**Passage**
Imaging Pictorial EssayCoal Mine Dust Lung Disease (CMDLD) encompasses a spectrum of lung diseases caused by prolonged exposure to coal mine dust. CMDLD are often referred to as “black lung”.  Black lung is an oversimplification as Coal Mine Dust Lung Disease take on many different forms. In Queensland there has been a resurgence of CMDLD since 2015. Prior to this these diseases weren’t described since 1984.

Wesley Medical Imaging Research

Wesley Medical Imaging have been conducting research into Coal Mine Dust Lung Disease since the resurgence in 2015.  As a result of this work the Wesley Dust Disease Research Centre has been set up. The key aim of the research is to investigate confirmed cases of CMDLD and review how they have presented. Radiologically we review chest x-rays and CTs, and clinically, by reviewing medical history and respiratory symptoms. Once the radiological and medical review have been completed we obtain a detailed occupational history from the coal miner. By undertaking this research we hope to gain a better understanding of these long-forgotten diseases .

During the course of this research we noticed that there was no medical literature describing Coal Mine Dust Lung Disease and the radiological appearance of these diseases in Australian cases. Furthermore, internationally, medical literature describing CMDLD on high-resolution computed tomography (HRCT) is scarce. To fill this knowledge gap we decided to prepare a pictorial review presenting images from men diagnosed with a CMDLD since the resurgence of these diseases in Queensland in 2015.

**Tasks and exercises**
(A) In the passage on coal mine dust lung disease, since what year has there been a resurgence of these diseases in Queensland?
(B) In the passage on coal mine dust lung disease, list everything the Wesley researchers review or obtain when investigating a confirmed case.
(C) Continue the passage on coal mine dust lung disease from where it stops.

**Material provided**
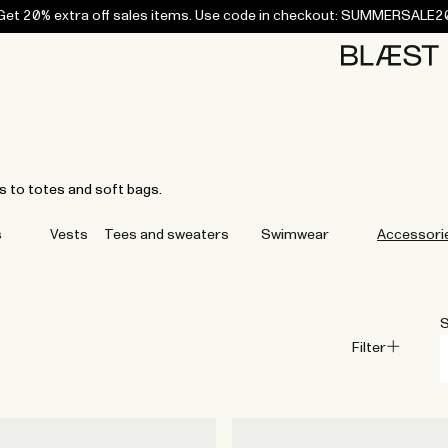
Get 20% extra off sales items. Use code in checkout: SUMMERSALE2
Home
Bottoms
Campaigns
Accessories
Archive
Tees and
Tees and
Coats
Coats
Bottoms
Bottoms
Midlayers
Midlayers
Vests
Vests
Swi
sweaters
sweaters
s to totes and soft bags.
s
Vests
Tees and sweaters
Swimwear
Accessori
S
Filter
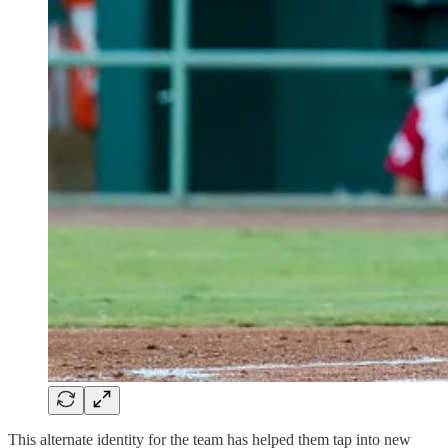
This alternate identity for the team has helped them tap into new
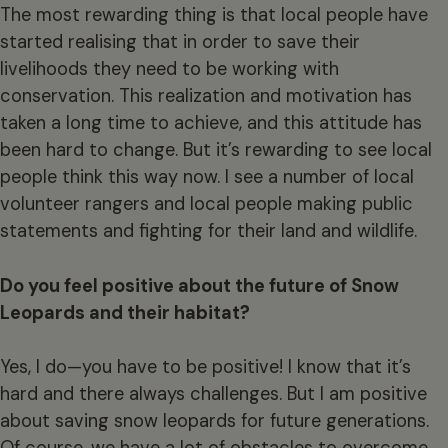
The most rewarding thing is that local people have
started realising that in order to save their
livelihoods they need to be working with
conservation. This realization and motivation has
taken a long time to achieve, and this attitude has
been hard to change. But it’s rewarding to see local
people think this way now. I see a number of local
volunteer rangers and local people making public
statements and fighting for their land and wildlife.
Do you feel positive about the future of Snow
Leopards and their habitat?
Yes, I do—you have to be positive! I know that it’s
hard and there always challenges. But I am positive
about saving snow leopards for future generations.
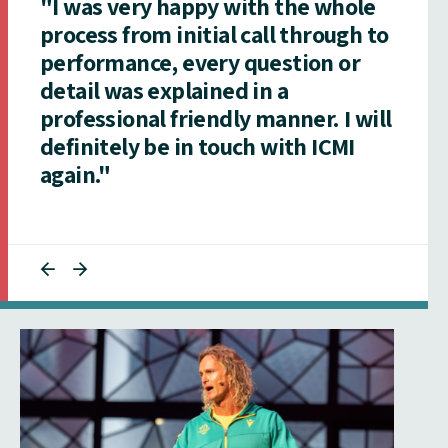
"I was very happy with the whole
process from initial call through to
performance, every question or
detail was explained in a
professional friendly manner. I will
definitely be in touch with ICMI
again."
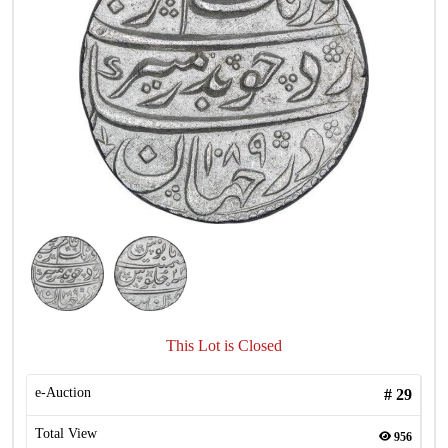
This Lot is Closed
e-Auction
#
29
Total View
956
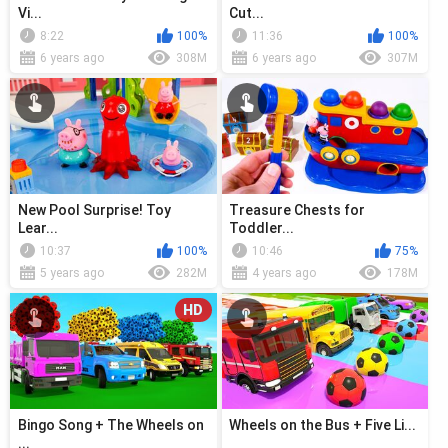
Vi...
Cut...
8:22
100%
11:36
100%
6 years ago
308M
6 years ago
307M
New Pool Surprise! Toy
Treasure Chests for
Lear...
Toddler...
10:37
100%
10:46
75%
5 years ago
282M
4 years ago
178M
HD
Bingo Song + The Wheels on
Wheels on the Bus + Five Li...
...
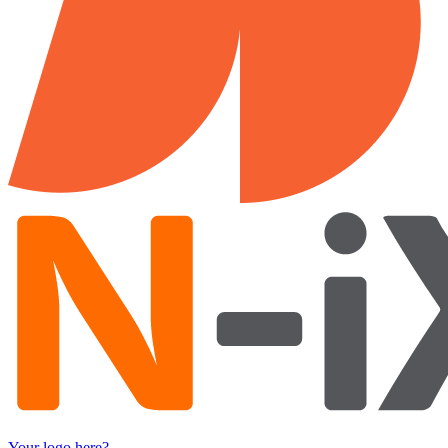
Your logo here?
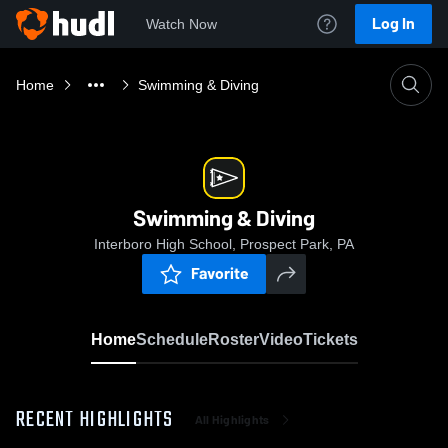
Log In
Watch Now
Home
Swimming & Diving
Swimming & Diving
Interboro High School, Prospect Park, PA
Favorite
Home
Schedule
Roster
Video
Tickets
RECENT HIGHLIGHTS
All Highlights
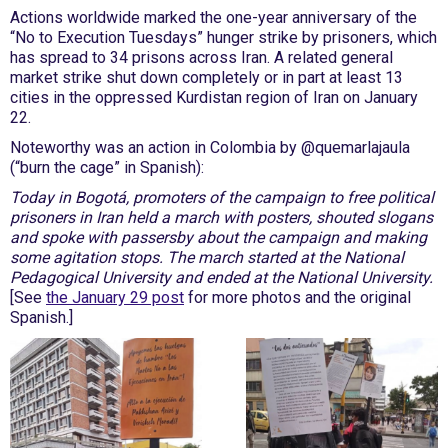
Actions worldwide marked the one-year anniversary of the
“No to Execution Tuesdays” hunger strike by prisoners, which
has spread to 34 prisons across Iran. A related general
market strike shut down completely or in part at least 13
cities in the oppressed Kurdistan region of Iran on January
22.
Noteworthy was an action in Colombia by @quemarlajaula
(“burn the cage” in Spanish):
Today in Bogotá, promoters of the campaign to free political
prisoners in Iran held a march with posters, shouted slogans
and spoke with passersby about the campaign and making
some agitation stops. The march started at the National
Pedagogical University and ended at the National University.
[See
the January 29 post
for more photos and the original
Spanish.]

**Activity answers**
(A) 2015

(B) Chest x-rays, CTs, medical history, respiratory symptoms, and a detailed occupational history from the coal miner.

(C)
Coal Mine Dust Lung Disease

This review presents coal worker’s pneumoconiosis (CWP), silicosis, mixed dust pneumoconiosis, progressive massive fibrosis and dust-related diffuse fibrosis. These are the fibrotic CMDLD diseases we have observed at our centre. Other CMDLD, which are not associated with fibrosis but rather with inflammation of the airways, include chronic bronchitis and emphysema. It can be difficult to determine the specific CMDLD diagnosis based on imaging as some CMDLD appear very similar, for example CWP and silicosis both present with nodular opacities. Understanding that each disease has unique characteristics, such as the size and density of nodules, helps a specialist chest radiologist determine which form of CMDLD is most likely present. The preventive and incurable nature of CMDLD means early diagnosis with recognition on imaging is of the utmost importance.